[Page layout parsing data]
──────────────────────────────

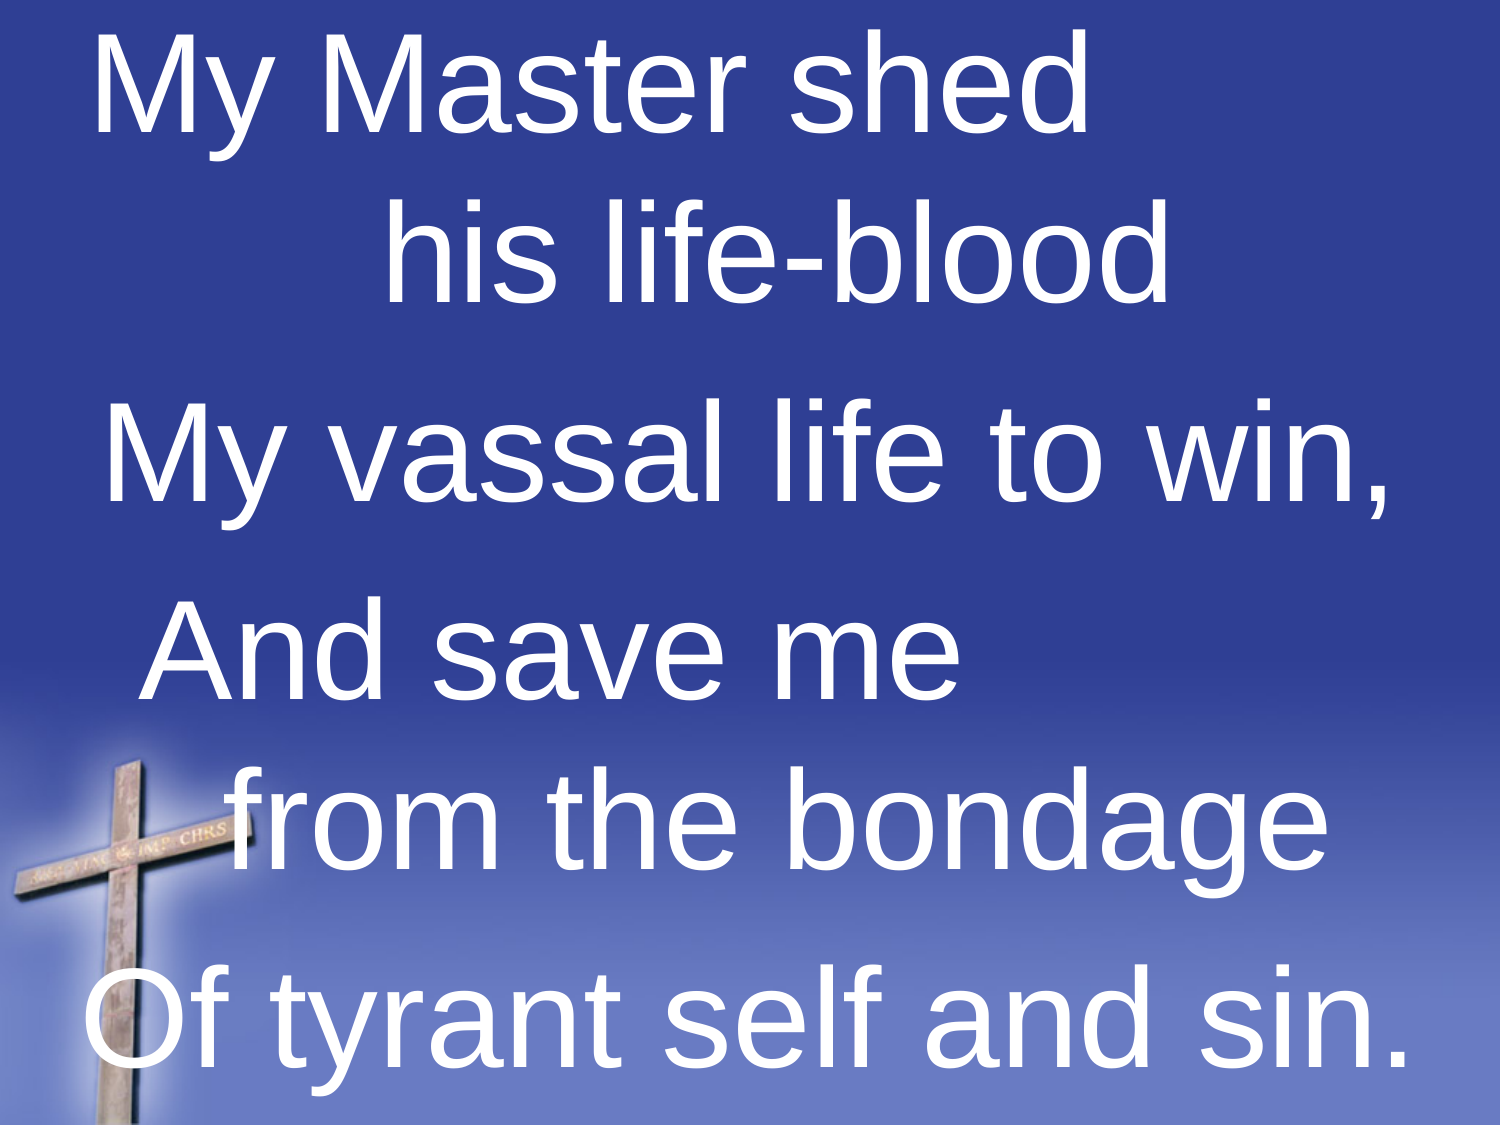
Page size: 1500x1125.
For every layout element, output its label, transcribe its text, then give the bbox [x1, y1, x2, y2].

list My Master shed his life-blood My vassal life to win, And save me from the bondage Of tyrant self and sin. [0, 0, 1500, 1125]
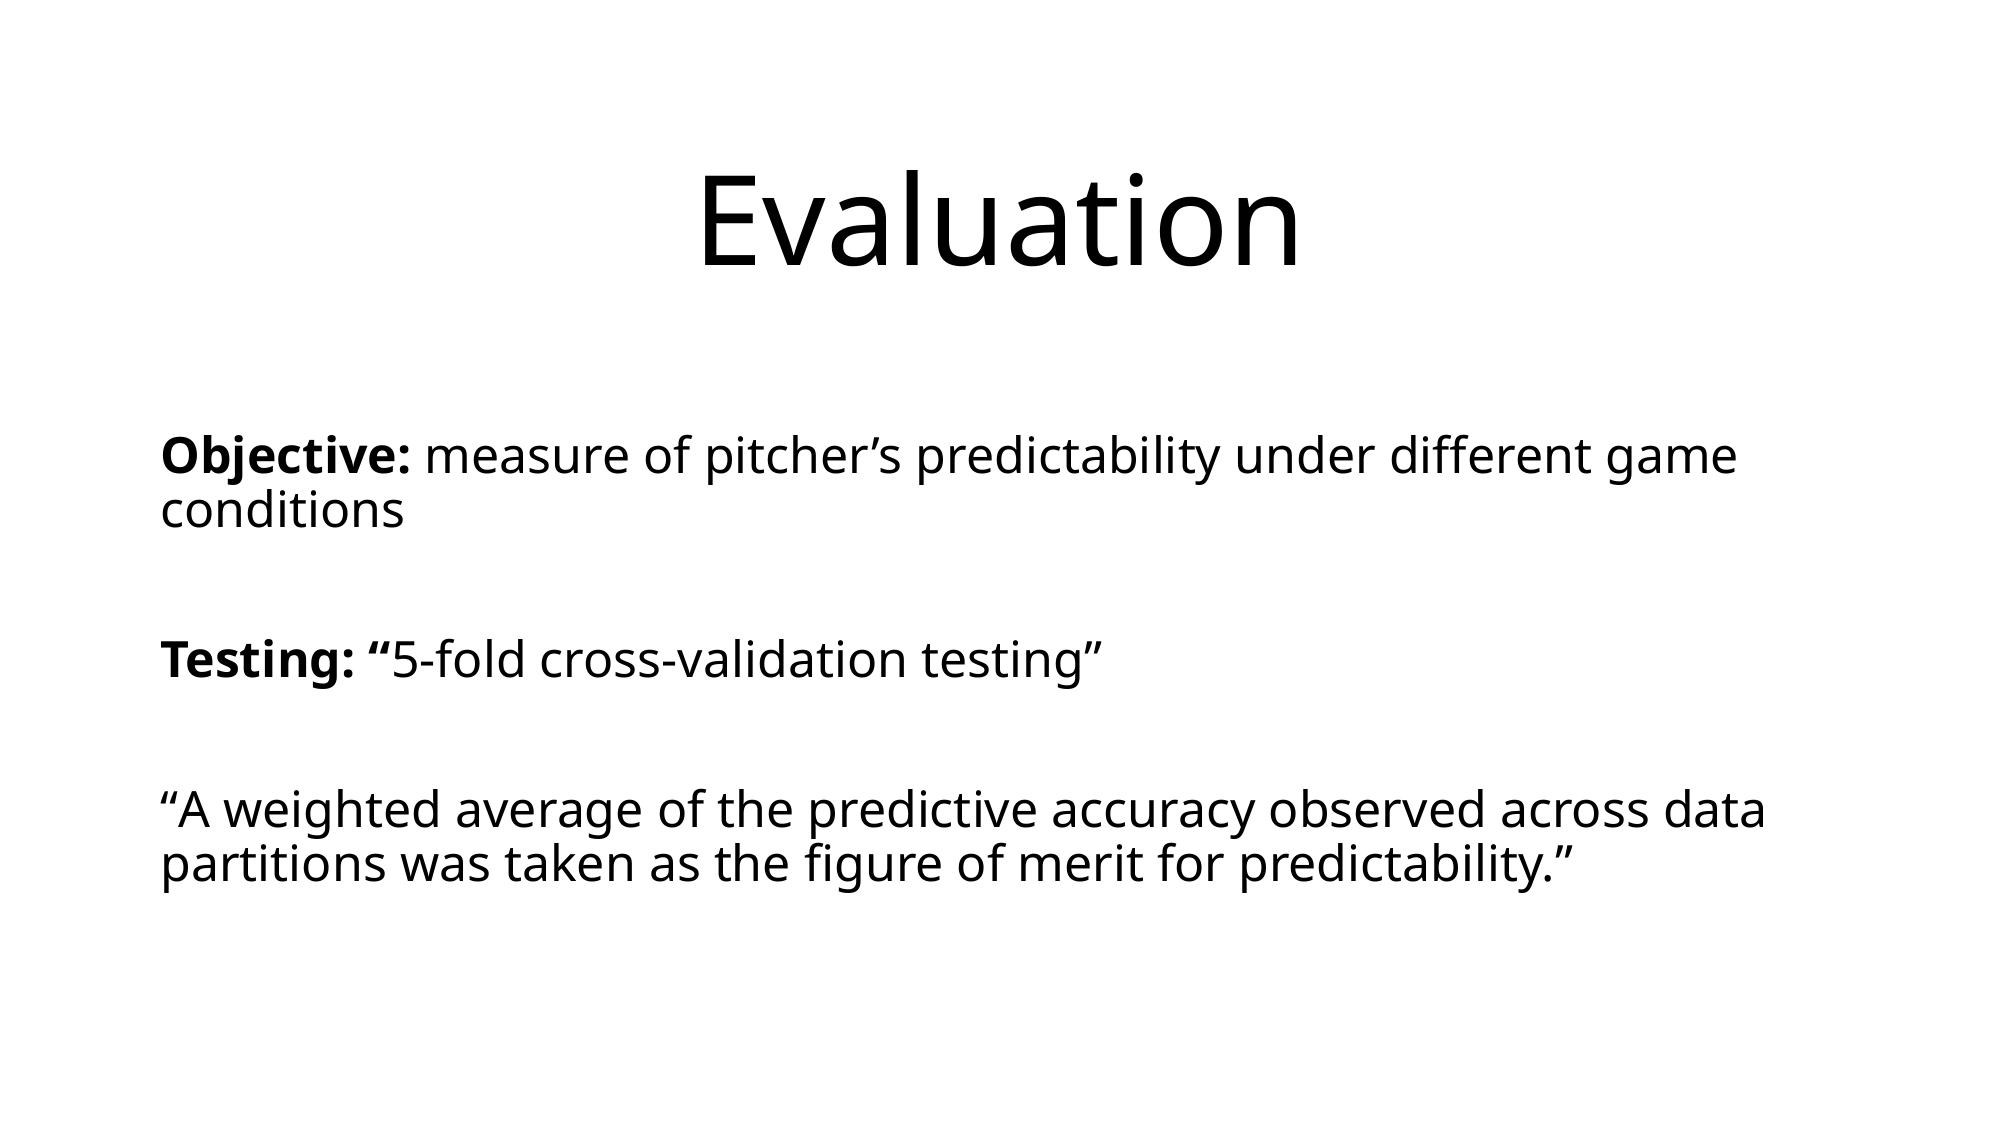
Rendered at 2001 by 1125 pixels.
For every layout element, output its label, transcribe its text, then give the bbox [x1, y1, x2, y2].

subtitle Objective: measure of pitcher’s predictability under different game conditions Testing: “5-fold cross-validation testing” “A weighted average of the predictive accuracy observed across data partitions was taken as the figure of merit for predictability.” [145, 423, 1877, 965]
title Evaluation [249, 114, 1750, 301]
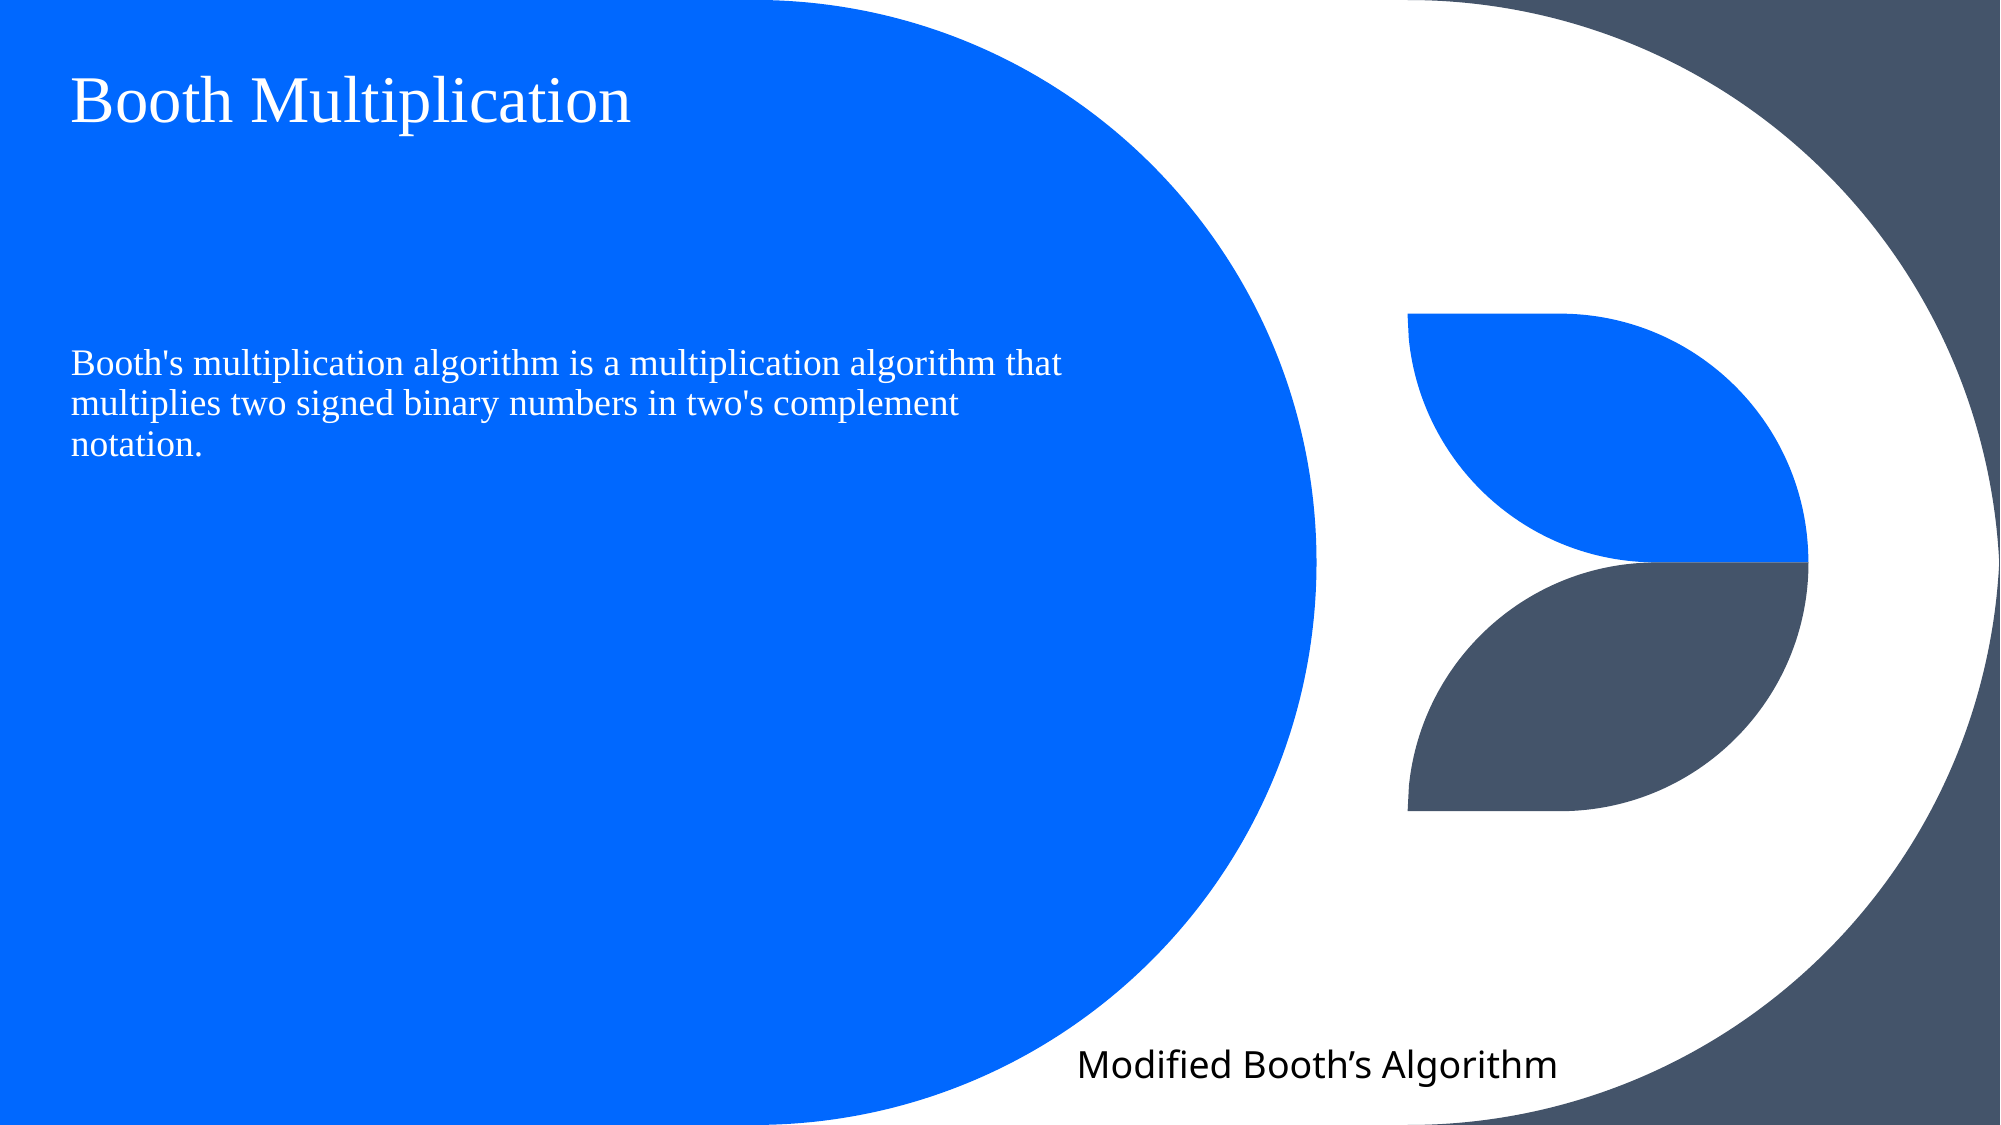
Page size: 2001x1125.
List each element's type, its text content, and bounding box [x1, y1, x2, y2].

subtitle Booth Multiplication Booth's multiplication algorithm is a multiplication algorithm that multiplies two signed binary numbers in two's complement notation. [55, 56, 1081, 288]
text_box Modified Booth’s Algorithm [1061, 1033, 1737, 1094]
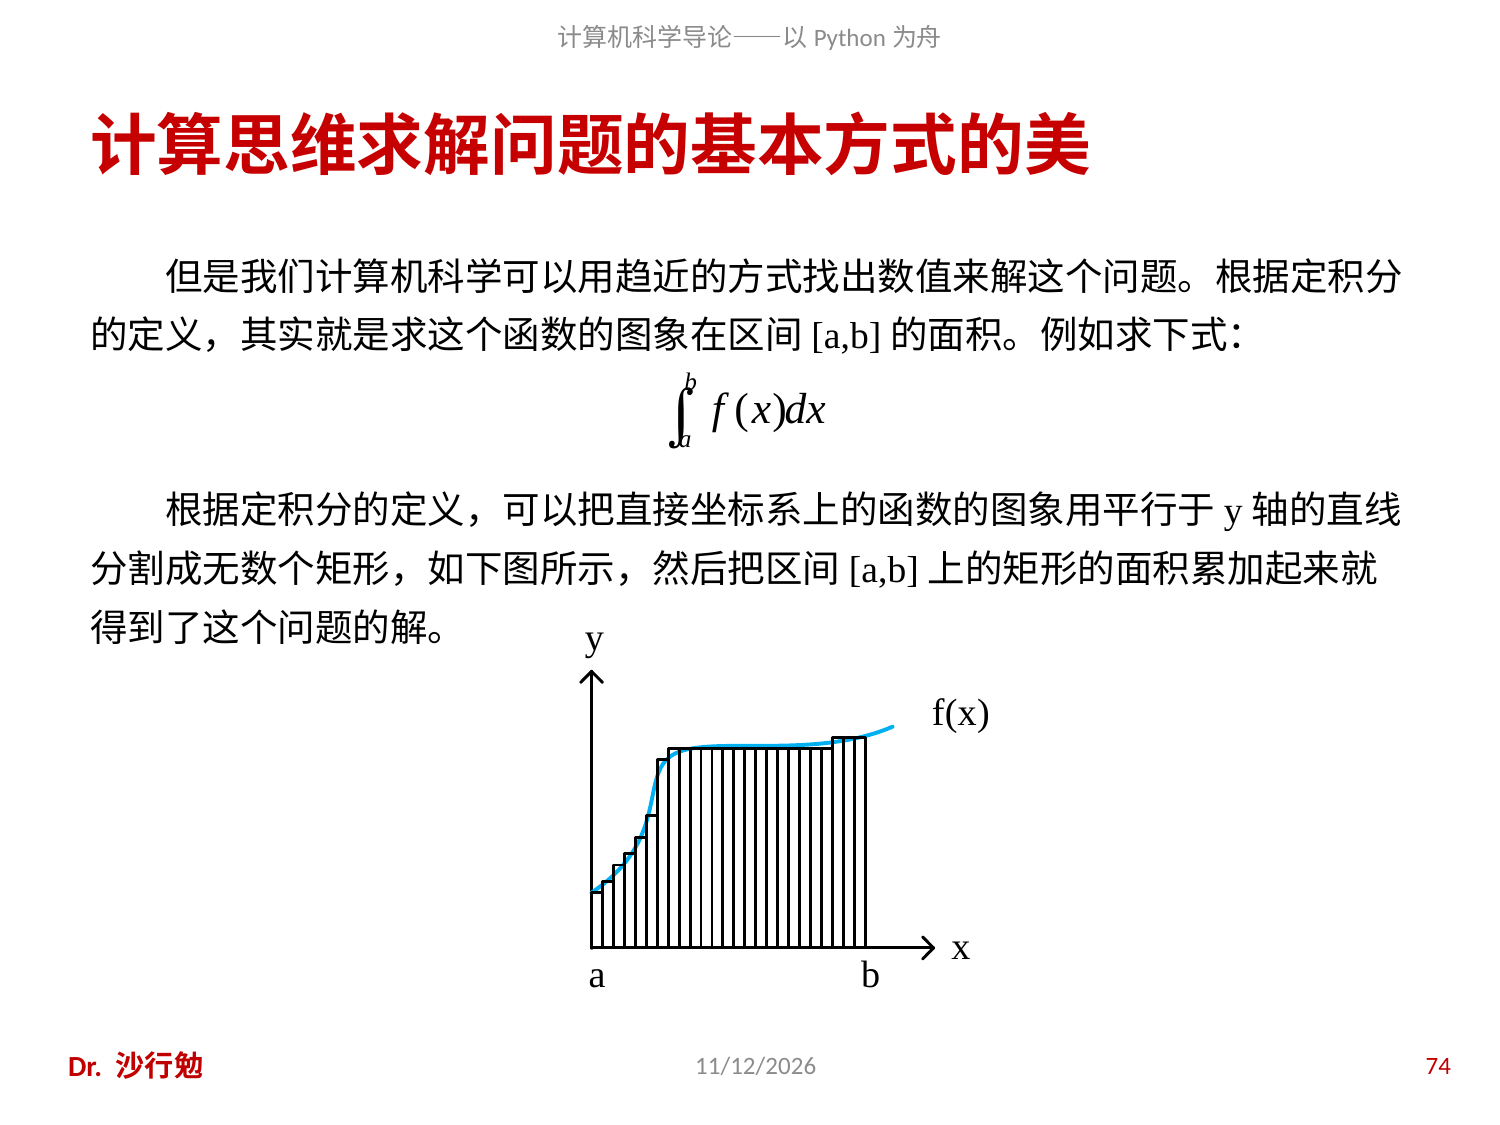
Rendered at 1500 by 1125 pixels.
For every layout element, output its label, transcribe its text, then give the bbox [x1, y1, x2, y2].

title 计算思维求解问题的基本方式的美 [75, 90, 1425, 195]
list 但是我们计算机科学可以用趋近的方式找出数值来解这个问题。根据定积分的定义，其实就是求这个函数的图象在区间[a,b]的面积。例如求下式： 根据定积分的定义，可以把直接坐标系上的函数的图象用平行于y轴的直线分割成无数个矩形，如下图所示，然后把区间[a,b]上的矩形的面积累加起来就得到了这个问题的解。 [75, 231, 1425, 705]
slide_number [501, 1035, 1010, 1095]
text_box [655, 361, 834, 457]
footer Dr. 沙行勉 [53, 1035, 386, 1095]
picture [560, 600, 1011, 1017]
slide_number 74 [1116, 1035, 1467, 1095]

──────────────────────────────

Request → Each line from the one bearing "Page size: 2001x1125." through the final line of the records is to be copied exactly, and no pictures are to be included.

Output →
Page size: 2001x1125.
List each element's type, its text content, and bounding box [x1, y1, x2, y2].

subtitle Booth Multiplication Booth's multiplication algorithm is a multiplication algorithm that multiplies two signed binary numbers in two's complement notation. [55, 56, 1081, 288]
text_box Modified Booth’s Algorithm [1061, 1033, 1737, 1094]
Rendered at 1500 by 1125 pixels.
For every layout element, output its label, transcribe its text, then give the bbox [x1, y1, x2, y2].

title 计算思维求解问题的基本方式的美 [75, 90, 1425, 195]
list 但是我们计算机科学可以用趋近的方式找出数值来解这个问题。根据定积分的定义，其实就是求这个函数的图象在区间[a,b]的面积。例如求下式： 根据定积分的定义，可以把直接坐标系上的函数的图象用平行于y轴的直线分割成无数个矩形，如下图所示，然后把区间[a,b]上的矩形的面积累加起来就得到了这个问题的解。 [75, 231, 1425, 705]
slide_number [501, 1035, 1010, 1095]
text_box [655, 361, 834, 457]
footer Dr. 沙行勉 [53, 1035, 386, 1095]
picture [560, 600, 1011, 1017]
slide_number 74 [1116, 1035, 1467, 1095]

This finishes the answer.